Taking the records below, count the lines in which "sans" appears and supply only the count.

Stored data
Segment Open

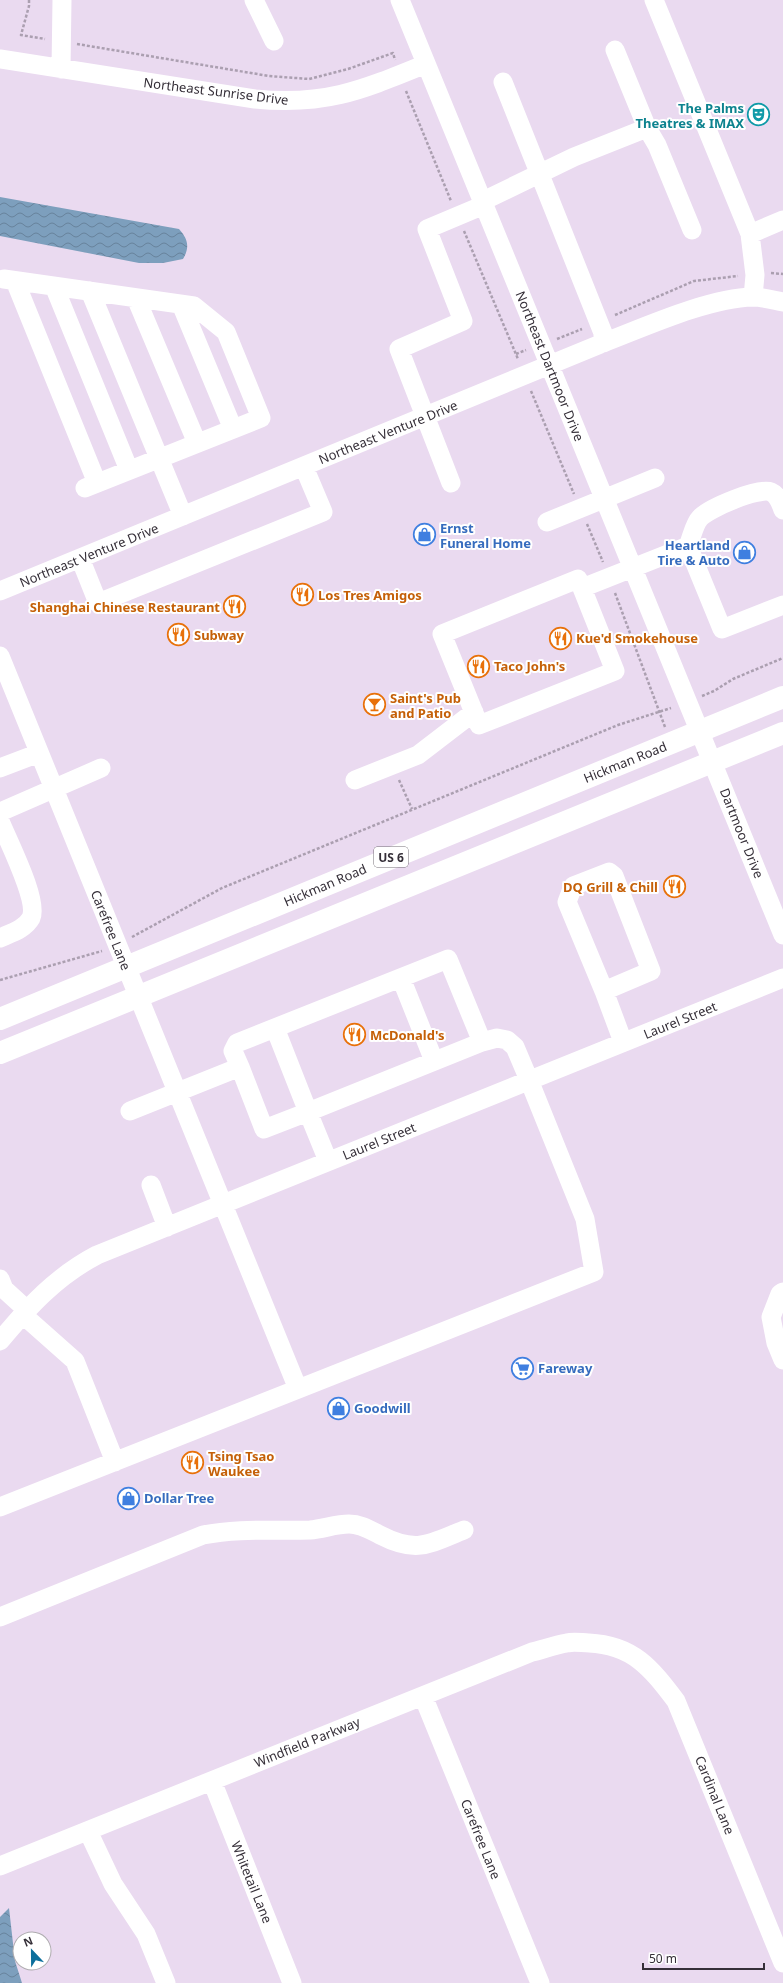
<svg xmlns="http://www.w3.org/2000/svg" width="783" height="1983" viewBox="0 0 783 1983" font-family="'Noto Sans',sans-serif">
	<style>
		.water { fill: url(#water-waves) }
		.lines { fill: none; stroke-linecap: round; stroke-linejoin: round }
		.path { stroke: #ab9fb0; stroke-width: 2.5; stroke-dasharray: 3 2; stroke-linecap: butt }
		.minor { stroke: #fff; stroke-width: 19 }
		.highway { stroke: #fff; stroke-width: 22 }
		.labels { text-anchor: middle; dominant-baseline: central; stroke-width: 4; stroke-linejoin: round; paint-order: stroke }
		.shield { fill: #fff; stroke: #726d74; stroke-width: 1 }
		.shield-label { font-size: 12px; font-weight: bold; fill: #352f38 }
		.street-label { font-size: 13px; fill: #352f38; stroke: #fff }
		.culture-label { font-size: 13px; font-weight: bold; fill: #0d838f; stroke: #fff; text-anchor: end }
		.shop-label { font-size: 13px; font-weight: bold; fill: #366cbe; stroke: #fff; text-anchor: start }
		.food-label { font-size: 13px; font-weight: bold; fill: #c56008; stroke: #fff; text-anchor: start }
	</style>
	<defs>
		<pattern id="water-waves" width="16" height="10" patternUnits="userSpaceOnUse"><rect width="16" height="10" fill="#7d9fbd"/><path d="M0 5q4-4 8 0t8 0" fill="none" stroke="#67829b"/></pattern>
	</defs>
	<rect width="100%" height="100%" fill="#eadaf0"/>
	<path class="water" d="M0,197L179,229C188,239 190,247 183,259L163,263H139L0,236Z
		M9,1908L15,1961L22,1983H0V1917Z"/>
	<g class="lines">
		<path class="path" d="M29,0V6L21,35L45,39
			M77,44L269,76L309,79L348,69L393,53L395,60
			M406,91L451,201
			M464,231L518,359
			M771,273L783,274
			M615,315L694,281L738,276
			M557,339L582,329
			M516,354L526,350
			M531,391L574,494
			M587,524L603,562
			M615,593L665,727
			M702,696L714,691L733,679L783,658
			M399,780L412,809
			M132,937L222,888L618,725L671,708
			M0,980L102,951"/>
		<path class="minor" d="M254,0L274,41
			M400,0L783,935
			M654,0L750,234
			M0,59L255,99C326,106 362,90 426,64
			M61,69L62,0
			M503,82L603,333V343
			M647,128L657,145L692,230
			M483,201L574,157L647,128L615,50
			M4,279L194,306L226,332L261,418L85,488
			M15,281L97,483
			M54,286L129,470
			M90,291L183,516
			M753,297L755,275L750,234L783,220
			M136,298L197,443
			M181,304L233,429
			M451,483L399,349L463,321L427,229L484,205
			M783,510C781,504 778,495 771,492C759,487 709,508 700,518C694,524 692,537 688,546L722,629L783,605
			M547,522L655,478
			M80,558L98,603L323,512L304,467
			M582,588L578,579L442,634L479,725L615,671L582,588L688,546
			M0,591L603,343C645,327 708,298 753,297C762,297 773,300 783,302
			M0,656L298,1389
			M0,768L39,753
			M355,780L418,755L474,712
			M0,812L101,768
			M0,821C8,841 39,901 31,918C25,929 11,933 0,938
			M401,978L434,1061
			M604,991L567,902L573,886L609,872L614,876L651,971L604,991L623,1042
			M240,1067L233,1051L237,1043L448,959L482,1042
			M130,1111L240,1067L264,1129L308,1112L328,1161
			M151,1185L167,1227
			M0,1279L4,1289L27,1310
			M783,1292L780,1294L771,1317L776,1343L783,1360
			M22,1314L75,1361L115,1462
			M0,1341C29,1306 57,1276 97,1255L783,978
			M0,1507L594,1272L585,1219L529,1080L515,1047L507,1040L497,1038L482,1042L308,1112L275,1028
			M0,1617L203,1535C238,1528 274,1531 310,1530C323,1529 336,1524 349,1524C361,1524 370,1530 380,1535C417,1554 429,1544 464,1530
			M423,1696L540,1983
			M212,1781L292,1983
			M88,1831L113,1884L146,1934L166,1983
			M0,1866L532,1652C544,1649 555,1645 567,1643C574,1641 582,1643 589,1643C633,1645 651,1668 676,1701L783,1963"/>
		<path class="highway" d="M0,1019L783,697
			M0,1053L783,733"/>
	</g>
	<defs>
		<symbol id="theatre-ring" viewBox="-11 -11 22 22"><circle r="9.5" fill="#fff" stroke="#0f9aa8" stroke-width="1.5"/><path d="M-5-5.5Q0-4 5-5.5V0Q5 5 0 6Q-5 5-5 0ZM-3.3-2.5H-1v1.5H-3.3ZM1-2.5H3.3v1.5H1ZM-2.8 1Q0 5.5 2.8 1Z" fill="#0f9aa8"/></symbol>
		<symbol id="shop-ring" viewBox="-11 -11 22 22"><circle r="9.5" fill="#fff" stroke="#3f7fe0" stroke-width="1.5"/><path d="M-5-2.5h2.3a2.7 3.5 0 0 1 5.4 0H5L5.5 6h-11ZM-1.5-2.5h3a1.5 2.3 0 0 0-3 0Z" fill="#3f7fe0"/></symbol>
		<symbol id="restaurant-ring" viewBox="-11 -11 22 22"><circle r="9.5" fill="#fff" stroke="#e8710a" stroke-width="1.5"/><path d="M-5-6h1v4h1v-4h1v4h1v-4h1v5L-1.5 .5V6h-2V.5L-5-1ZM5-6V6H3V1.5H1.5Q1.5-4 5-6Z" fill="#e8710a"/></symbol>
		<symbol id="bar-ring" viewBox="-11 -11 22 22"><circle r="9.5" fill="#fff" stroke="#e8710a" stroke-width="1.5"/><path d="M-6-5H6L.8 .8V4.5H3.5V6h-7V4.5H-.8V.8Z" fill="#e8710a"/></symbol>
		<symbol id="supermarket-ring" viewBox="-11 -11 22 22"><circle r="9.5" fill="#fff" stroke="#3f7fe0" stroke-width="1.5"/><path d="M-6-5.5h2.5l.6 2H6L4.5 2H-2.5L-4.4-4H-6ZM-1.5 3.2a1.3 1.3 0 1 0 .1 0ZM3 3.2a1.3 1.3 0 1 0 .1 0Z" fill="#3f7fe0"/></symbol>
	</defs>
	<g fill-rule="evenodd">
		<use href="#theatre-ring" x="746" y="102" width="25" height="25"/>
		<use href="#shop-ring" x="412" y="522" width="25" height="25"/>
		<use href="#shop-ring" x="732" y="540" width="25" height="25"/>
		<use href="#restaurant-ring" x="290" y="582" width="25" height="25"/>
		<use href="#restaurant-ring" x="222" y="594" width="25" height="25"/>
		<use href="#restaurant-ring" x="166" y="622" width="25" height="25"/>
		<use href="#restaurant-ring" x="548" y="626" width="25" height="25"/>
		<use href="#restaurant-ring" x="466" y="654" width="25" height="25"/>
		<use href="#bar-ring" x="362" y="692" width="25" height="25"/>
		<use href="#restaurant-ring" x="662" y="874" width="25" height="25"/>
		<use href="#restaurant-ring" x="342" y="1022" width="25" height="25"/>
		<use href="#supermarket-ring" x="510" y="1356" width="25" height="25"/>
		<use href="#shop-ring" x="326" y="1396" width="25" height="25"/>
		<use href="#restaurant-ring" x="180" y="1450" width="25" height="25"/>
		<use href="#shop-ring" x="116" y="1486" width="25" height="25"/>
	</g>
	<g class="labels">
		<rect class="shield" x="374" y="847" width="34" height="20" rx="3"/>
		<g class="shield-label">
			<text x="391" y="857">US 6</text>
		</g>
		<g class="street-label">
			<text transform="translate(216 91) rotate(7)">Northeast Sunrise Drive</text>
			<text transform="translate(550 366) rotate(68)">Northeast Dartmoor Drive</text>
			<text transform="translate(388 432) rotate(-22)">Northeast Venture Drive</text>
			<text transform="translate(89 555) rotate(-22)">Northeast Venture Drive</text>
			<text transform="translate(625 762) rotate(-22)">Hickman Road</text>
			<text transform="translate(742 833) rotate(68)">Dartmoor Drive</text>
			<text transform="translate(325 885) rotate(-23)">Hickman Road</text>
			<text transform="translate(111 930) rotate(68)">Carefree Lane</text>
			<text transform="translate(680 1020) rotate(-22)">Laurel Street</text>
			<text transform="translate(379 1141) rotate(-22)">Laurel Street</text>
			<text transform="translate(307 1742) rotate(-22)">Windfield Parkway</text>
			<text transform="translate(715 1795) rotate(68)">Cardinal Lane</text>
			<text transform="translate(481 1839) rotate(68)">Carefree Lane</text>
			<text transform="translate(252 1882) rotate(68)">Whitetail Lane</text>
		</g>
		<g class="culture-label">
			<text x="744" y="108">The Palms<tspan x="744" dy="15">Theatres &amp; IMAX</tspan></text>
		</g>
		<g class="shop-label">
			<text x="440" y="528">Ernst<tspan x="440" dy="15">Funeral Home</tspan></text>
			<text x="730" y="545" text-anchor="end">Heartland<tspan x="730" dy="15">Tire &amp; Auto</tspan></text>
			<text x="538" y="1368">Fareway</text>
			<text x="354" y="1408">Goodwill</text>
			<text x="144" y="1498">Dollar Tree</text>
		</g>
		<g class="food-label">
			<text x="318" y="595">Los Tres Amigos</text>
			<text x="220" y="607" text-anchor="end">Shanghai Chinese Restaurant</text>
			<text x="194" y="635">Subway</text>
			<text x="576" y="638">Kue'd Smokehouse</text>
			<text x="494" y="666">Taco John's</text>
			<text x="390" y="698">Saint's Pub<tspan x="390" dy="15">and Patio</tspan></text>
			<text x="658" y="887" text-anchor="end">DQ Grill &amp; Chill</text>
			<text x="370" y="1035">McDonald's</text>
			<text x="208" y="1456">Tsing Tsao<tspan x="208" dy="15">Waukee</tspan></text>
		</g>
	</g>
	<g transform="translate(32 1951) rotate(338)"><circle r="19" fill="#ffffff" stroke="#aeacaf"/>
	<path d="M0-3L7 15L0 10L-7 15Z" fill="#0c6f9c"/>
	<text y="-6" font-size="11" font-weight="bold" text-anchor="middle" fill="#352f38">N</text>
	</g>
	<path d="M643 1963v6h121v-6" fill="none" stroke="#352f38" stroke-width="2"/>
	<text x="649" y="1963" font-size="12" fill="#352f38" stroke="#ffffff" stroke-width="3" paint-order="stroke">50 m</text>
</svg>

Segment Closed
Segment Open

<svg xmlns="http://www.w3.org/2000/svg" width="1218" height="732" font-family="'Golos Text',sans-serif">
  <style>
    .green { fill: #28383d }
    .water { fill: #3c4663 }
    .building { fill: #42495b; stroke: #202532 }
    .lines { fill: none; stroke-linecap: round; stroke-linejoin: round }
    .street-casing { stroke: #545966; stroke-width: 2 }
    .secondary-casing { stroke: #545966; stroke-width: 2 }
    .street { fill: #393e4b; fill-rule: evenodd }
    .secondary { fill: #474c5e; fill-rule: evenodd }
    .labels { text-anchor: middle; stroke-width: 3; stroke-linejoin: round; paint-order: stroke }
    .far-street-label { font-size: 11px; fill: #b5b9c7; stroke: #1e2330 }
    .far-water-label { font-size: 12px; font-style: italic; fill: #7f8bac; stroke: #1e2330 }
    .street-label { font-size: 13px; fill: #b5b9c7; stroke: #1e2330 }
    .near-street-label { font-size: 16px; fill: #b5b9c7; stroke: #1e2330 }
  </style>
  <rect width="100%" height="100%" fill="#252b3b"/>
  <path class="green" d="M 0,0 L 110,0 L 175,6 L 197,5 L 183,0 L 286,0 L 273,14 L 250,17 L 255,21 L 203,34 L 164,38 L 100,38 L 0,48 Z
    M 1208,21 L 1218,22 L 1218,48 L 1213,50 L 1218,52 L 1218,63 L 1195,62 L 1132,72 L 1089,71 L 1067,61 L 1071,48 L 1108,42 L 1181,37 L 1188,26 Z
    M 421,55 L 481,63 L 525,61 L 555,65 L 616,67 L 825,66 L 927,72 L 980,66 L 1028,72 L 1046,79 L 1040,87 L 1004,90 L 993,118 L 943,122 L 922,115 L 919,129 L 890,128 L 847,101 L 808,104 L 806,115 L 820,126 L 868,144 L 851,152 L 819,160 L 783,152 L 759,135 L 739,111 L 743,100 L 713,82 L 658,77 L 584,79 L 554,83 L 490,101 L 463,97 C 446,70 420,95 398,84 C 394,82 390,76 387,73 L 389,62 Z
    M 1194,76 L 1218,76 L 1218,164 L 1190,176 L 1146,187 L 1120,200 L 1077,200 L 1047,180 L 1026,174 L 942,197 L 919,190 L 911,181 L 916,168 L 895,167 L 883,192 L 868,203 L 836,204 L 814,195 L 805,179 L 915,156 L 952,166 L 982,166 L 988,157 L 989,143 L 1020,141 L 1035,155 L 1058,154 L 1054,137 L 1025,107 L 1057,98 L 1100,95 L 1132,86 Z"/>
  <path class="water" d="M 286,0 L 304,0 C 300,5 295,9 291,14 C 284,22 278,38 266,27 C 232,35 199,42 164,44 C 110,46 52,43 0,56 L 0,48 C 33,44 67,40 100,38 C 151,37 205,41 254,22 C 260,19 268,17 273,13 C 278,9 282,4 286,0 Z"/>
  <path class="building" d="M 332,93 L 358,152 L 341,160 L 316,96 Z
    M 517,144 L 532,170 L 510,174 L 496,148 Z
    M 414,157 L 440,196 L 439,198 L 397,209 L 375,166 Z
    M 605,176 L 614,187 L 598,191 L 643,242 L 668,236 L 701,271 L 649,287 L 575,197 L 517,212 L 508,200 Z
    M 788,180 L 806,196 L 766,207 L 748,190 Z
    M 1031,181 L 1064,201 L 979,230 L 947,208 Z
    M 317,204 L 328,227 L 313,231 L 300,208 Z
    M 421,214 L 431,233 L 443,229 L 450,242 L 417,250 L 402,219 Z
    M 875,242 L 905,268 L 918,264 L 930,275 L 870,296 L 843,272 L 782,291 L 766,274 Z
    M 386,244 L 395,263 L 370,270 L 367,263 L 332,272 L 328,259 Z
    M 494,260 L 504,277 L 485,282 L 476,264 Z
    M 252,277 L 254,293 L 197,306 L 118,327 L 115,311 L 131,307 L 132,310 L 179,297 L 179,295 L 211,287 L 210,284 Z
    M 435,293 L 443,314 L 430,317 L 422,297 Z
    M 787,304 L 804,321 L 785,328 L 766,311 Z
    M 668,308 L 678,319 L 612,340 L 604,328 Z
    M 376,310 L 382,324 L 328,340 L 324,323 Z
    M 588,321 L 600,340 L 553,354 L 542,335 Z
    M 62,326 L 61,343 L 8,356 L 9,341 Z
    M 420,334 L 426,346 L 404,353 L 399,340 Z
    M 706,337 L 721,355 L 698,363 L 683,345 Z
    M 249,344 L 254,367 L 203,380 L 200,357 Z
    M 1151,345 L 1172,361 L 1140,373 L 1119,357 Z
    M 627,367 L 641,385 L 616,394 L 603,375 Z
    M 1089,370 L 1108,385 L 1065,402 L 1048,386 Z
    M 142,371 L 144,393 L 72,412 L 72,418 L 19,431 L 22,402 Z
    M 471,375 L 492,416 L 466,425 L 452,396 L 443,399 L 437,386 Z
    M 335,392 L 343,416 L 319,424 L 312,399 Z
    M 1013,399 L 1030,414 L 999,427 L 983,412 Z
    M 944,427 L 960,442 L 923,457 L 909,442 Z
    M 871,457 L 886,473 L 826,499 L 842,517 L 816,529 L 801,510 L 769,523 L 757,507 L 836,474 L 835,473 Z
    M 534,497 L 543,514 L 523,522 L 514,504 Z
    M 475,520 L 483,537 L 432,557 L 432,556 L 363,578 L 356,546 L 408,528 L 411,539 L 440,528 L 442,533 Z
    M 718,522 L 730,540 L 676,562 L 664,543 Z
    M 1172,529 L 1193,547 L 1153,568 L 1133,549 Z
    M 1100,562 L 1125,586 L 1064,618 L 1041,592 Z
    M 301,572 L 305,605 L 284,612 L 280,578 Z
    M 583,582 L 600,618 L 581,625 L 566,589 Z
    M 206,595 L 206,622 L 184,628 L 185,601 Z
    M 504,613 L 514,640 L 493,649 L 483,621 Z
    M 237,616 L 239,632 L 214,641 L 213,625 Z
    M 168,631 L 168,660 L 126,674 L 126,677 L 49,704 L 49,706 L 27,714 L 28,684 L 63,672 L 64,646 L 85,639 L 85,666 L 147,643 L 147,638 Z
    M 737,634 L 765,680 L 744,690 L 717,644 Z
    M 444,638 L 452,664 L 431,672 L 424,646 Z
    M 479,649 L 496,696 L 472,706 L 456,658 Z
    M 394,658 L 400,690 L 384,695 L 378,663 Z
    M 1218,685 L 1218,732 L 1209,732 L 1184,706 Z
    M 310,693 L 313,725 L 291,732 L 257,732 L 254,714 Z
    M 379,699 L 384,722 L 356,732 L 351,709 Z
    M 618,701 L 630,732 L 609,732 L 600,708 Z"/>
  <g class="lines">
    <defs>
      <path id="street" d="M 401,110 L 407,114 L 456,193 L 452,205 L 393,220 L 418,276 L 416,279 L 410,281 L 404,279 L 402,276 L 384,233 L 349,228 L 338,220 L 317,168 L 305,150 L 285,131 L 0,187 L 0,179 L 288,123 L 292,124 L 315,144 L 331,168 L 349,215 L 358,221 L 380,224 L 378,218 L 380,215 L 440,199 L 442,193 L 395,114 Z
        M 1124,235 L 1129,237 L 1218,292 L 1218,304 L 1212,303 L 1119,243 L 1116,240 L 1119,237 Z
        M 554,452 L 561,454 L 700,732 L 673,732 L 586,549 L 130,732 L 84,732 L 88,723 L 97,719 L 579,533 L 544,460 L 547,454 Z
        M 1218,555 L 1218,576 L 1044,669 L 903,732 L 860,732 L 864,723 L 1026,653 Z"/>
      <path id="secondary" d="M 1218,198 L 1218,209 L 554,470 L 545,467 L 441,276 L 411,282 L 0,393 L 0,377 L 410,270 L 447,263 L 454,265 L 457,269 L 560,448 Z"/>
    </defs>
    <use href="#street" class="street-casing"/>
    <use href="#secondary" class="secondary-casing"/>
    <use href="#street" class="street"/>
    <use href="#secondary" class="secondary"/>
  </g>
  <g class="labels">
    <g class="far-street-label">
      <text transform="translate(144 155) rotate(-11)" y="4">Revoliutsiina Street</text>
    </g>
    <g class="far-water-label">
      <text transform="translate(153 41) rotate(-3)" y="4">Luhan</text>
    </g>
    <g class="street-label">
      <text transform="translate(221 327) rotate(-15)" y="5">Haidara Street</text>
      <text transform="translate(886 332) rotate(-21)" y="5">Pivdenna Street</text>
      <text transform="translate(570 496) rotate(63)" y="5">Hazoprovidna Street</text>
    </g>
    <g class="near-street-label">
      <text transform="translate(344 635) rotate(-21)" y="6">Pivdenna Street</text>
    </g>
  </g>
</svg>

Segment Closed

OUTPUT BELOW
2